---------- TRECHO FORNECIDO ----------
Por mais desagradável que seja a história do príncipe Andrew com Epstein, observadores da família real disseram que o caso não representa uma ameaça grave
LONDRES - A monarquia britânica está em um ponto de virada. A rainha Elizabeth II, 93 anos, está entrando para a história enquanto seu filho e herdeiro, príncipe Charles, age no sentido de consolidar seu controle. A violenta reação à entrevista do príncipe Andrew à televisão, comentando sua amizade com o financista Jeffrey Epstein, condenado por pedofilia, lançou um poderoso holofote na gestão da "firma" (como os entendidos costumam se referir à família real) com a rainha à frente. Mostrou também de maneira dramática como o príncipe Charles assumiu efetivamente a posição de herdeiro do trono.
Faz tempo que o príncipe Charles defende uma família real mais simplificada, com um menor número de membros envolvidos em funções públicas. Mas a crise envolvendo o príncipe Andrew é o sinal mais visível até o momento indicando que essa mudança teve início.
Valentine Low, que cobre a família real para o Times de Londres, disse que sob o comando da rainha, “há uma série de entidades diferentes na família, que funcionam como grupelhos". “Andrew é a cabeça de um grupo menor”, disse ele. “Mas, ocasionalmente, surge uma crise que só pode ser superada por uma liderança central.”
----------
▶ [OBJETIVO DO EXERCÍCIO]
Resuma em duas frases o trecho sobre a monarquia britânica e o caso do príncipe Andrew. Os registros não têm qualquer papel nesta atividade.
---------- REGISTROS FORNECIDOS ----------
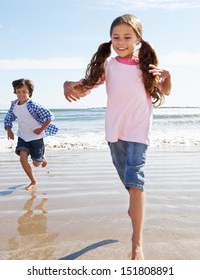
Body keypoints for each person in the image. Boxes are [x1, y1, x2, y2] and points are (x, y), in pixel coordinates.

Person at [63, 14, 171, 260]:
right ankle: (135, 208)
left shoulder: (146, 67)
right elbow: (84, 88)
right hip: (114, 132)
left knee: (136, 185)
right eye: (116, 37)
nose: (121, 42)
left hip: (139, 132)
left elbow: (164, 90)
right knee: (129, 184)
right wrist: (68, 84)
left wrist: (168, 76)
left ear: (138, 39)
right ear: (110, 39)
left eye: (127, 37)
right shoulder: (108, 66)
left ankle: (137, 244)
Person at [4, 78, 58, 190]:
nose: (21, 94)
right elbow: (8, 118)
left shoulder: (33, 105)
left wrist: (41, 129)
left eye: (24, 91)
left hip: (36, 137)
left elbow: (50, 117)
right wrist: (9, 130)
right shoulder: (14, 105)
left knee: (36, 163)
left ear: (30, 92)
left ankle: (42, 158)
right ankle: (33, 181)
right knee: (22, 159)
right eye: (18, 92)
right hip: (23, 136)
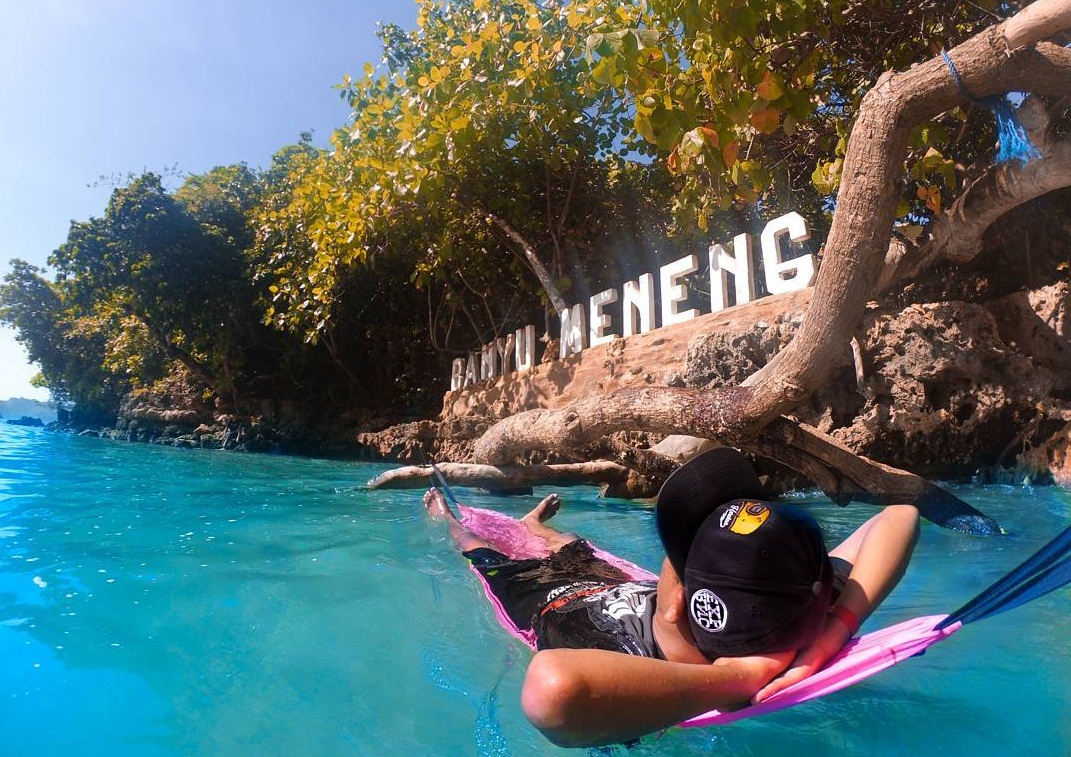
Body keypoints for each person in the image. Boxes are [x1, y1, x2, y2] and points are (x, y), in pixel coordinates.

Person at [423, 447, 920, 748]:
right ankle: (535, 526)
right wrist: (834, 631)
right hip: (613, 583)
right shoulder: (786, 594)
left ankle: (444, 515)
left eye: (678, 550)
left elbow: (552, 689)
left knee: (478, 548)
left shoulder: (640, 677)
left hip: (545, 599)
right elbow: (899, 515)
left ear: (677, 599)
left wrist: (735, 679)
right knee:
----------
▶ [RESPOSTA REDIGIDA]
A violenta reação à entrevista televisiva do príncipe Andrew sobre sua amizade com Jeffrey Epstein, condenado por pedofilia, evidenciou que a monarquia britânica está em um ponto de virada e que o príncipe Charles assumiu efetivamente a posição de herdeiro do trono. Essa crise é o sinal mais visível de que começou a mudança há muito defendida por Charles, rumo a uma família real mais simplificada e com menos membros em funções públicas.